And here's Liel Leibovitz, with more on Trump's disgraceful immigrant ban:
The events of this past weekend have made it clear that Trump and his aides have no interest in governing. Had that been the case, they might’ve taken the trouble to explain the order and its purpose. They could’ve reassured millions of anxious Americans that Green Card holders needn’t worry. They would’ve allowed sufficient time to make sure we don’t cruelly and needlessly afflict those—like the Iraqi translator who had served with American forces in Iraq, say, or the brilliant Sudanese-born who is a resident at one of our best medical institutions—who merit an obvious exception to the ban.
They did none of that. In fact, they did the opposite, with senior Trump aide Steve Bannon overriding, according to some reports, orders by the Department of Homeland Security insisted that lawful permanent residents—men and women like myself, here legally—should be targeted as well, separated from their families for no other reason but the unhappy accident of their particular place of birth.

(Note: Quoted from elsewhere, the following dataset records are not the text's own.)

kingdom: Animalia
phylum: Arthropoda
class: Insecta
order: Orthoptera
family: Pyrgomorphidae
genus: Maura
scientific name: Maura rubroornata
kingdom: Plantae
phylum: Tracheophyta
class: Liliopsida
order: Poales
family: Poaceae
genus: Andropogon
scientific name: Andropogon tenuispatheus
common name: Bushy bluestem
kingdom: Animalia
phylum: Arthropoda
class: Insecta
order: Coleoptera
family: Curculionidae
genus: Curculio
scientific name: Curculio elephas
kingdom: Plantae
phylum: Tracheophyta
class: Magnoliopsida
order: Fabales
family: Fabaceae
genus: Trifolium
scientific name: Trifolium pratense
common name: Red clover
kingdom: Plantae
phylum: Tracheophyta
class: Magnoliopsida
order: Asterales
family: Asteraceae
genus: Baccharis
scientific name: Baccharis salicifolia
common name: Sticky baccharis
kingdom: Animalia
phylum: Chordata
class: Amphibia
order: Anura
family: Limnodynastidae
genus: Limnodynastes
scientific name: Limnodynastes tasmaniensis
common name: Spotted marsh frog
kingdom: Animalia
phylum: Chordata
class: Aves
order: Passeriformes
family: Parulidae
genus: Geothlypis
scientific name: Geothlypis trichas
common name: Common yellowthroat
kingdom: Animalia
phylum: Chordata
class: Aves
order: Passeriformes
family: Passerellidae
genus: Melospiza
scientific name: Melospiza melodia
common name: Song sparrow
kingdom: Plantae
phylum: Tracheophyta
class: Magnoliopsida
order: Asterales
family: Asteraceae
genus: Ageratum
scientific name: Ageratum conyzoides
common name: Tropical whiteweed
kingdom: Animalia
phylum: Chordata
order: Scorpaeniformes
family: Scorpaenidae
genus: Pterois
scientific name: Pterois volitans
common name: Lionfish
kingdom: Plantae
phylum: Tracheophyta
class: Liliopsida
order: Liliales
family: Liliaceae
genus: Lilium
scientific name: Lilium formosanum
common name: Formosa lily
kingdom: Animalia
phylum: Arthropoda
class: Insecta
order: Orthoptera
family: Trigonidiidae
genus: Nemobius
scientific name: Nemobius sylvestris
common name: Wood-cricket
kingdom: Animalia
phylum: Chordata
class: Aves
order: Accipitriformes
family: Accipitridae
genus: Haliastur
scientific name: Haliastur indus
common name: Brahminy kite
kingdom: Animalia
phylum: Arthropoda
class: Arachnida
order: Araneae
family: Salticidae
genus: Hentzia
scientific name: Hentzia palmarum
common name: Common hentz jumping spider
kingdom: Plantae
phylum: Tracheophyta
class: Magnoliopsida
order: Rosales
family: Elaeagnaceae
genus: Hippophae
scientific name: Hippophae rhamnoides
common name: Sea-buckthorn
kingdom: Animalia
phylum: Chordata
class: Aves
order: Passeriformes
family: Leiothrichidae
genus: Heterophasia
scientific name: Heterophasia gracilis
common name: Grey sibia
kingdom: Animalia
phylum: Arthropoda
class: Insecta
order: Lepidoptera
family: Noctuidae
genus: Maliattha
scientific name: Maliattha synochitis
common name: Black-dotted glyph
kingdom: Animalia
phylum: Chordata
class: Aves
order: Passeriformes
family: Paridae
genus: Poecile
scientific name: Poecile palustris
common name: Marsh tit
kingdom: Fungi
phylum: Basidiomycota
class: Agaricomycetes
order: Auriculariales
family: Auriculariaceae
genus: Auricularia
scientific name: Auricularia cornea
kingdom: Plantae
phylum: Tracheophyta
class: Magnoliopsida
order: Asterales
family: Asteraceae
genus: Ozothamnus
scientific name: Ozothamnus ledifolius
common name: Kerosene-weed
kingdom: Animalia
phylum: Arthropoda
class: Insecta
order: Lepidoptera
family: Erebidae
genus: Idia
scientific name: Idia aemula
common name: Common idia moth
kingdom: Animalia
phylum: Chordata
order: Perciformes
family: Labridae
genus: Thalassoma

This should come as no surprise to anyone following this administration. Whatever else might be true about its aims, this much is absolutely clear: Trump and his people do not care about this nation in any form that I, and millions of others, recognize or cherish. They don’t care about its institutions or its traditions or its higher calling. They see the world as only terrified toddlers do, as an endless battlefield between those who stand with us and those who stand against us, a contest that could be decided only by means of domination, subjugation, and humiliation. And their enemies aren’t the terrorists lurking on some foreign shore; they’re millions of Americans whose hopes and ideas and convictions have made them the enemies of their own state. This is why Bannon has propelled himself to the National Security Council, why he gleefully went on the record and told the free press to keep its mouth shut, and why he advocated for the travel ban to be as painful as possible. A self-described Leninist, he knows all about the old Bolshevik’s favorite tactic, that of heightening the contradictions: do something outrageous, wait for your opponents to come out in full force, then rally the faithful with hysterical talk of impending peril. Czeslaw Milos captured this dynamic neatly: “I predict the house will burn; then I pour gasoline over the stove. The house burns; my prediction is fulfilled.”
The gravest danger of the Trump Administration, then, isn’t that its actions are objectionable to many Americans. It’s that they’re carefully designed to tear this nation apart, and to goad its citizens into a state of permanent conflict and unending mistrust. And that’s a crisis that calls out for more than political solutions. It demands moral outrage.